Além dos tombos, tropeços serem mais recorrentes em metade dos casos, essa população específica tem maior risco de fratura e de institucionalização. queda

Apesar de o consenso comum associar a idade com as quedas, esta não é uma verdade absoluta. Isto porque há uma diferença entre idade cronológica e idade biológica. Alguns idosos de 70 anos demonstram capacidade funcional e condicionamento físico superior a muitos adultos de 40 anos e, por isso, caem menos.

Infelizmente, outros idosos têm como característica a presença de múltiplas doenças. Assim, um idoso com dificuldade de visão relacionada a diabetes tem maior risco de cair. Esta mesma pessoa pode fazer uso de uma medicação sedativa, pode ter artrose, e cada um destes fatores se sobrepõe para aumentar o seu risco às quedas.

E se os fatores intrínsecos ao idoso potencializam as chances de cair – como sedentarismo, polifarmácia, medo de cair, gênero feminino, déficit da visão e da audição, hipotensão postural, alteração da marcha, deformidade nos pés e arritmia cardíaca – o mesmo também é válido para os fatores extrínsecos, onde seu ambiente também tem relação direta com as quedas.

Entre eles podemos incluir: pisos irregulares ou escorregadios, tapetes, iluminação inadequada, escadas, uso de instrumentos de marcha inadequados e presença de objetos/fios em área de trânsito.

A maioria das quedas é decorrente da perda do equilíbrio dinâmico, ou seja, ocorrem durante a locomoção, sendo causadas principalmente por tropeços e escorregões durante a marcha.

60% dentro de casa queda

Estatísticas norte-americanas indicam que 60% das quedas em idosos acontecem dentro de casa: ao subir escadas, escorregões em superfícies muito lisas e tropeços, entre outras situações.

Contudo, enquanto idosos mais funcionais podem ter quedas dentro de atividades mais complexas, como ao limpar o armário do guarda-roupa, ao tropeçar no caminho do supermercado; idosos mais frágeis tendem a cair dentro do próprio domicílio, muitas vezes no banheiro.

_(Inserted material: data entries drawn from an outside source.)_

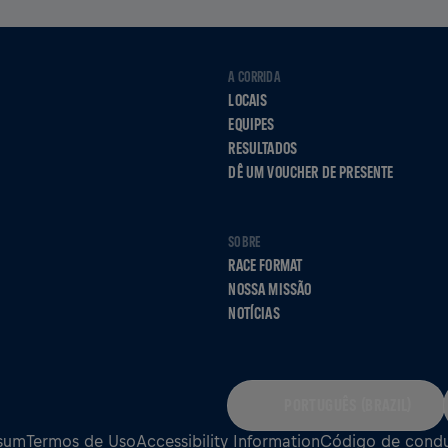
A CORRIDA
LOCAIS
EQUIPES
RESULTADOS
DÊ UM VOUCHER DE PRESENTE
SOBRE
RACE FORMAT
NOSSA MISSÃO
NOTÍCIAS
PORTUGUÊS (BRAZIL)
sum
Termos de Uso
Accessibility Information
Código de cond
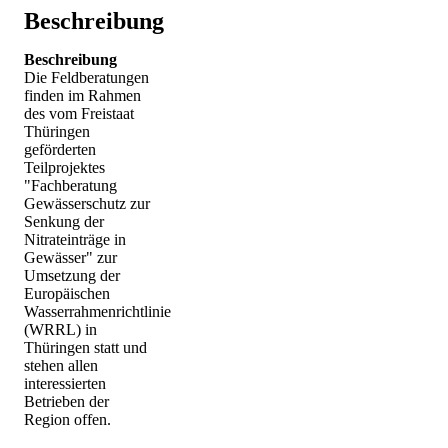
Beschreibung
Beschreibung
Die Feldberatungen
finden im Rahmen
des vom Freistaat
Thüringen
geförderten
Teilprojektes
"Fachberatung
Gewässerschutz zur
Senkung der
Nitrateinträge in
Gewässer" zur
Umsetzung der
Europäischen
Wasserrahmenrichtlinie
(WRRL) in
Thüringen statt und
stehen allen
interessierten
Betrieben der
Region offen.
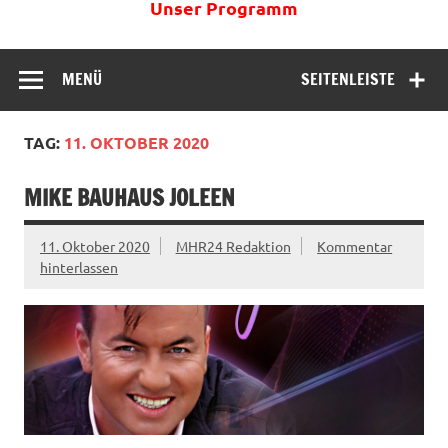
Unser Programm
MENÜ
SEITENLEISTE
TAG:
11. OKTOBER 2020
MIKE BAUHAUS JOLEEN
11. Oktober 2020
MHR24 Redaktion
Kommentar
hinterlassen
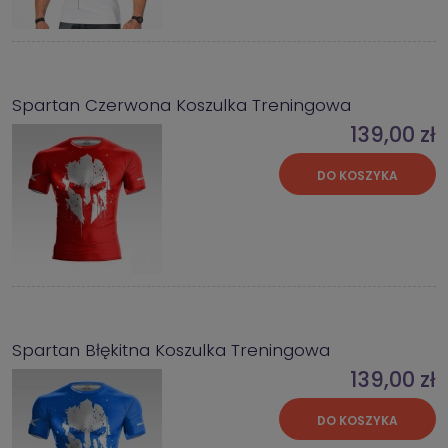
Spartan Czerwona Koszulka Treningowa
139,00 zł
DO KOSZYKA
Spartan Błękitna Koszulka Treningowa
139,00 zł
DO KOSZYKA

Por isso, a prevenção é algo fundamental. Assim, se você ainda é jovem, cuide-se. Alimentação saudável, ingestão hídrica adequada, vacinação, atividade física regular, não usar drogas, incluindo tabaco e álcool são recomendações de percepção universal, pois previnem doenças como hipertensão arterial, diabetes, câncer.

E se você já tem alguma doença, cuide-se. Mantenha uma lista atualizada de todos os medicamentos que está tomando e as leve ao seu médico. Pergunte a ele sobre efeitos colaterais dos remédios e aproveite a oportunidade, para avaliar a necessidade de exames oftalmológicos e físicos periódicos, para detectar a existência de problemas cardíacos.

Aos idosos, em especial, há indicação de participação em programas de atividade física que visem o desenvolvimento de agilidade, força, equilíbrio, coordenação e ganho de força.

Além disso, devem manter banho de sol diário e ingesta adequada de cálcio e vitamina D. E uma das orientações mais importantes: elimine da sua casa tudo aquilo que possa provocar escorregões e instale suportes, corrimão e outros acessórios de segurança.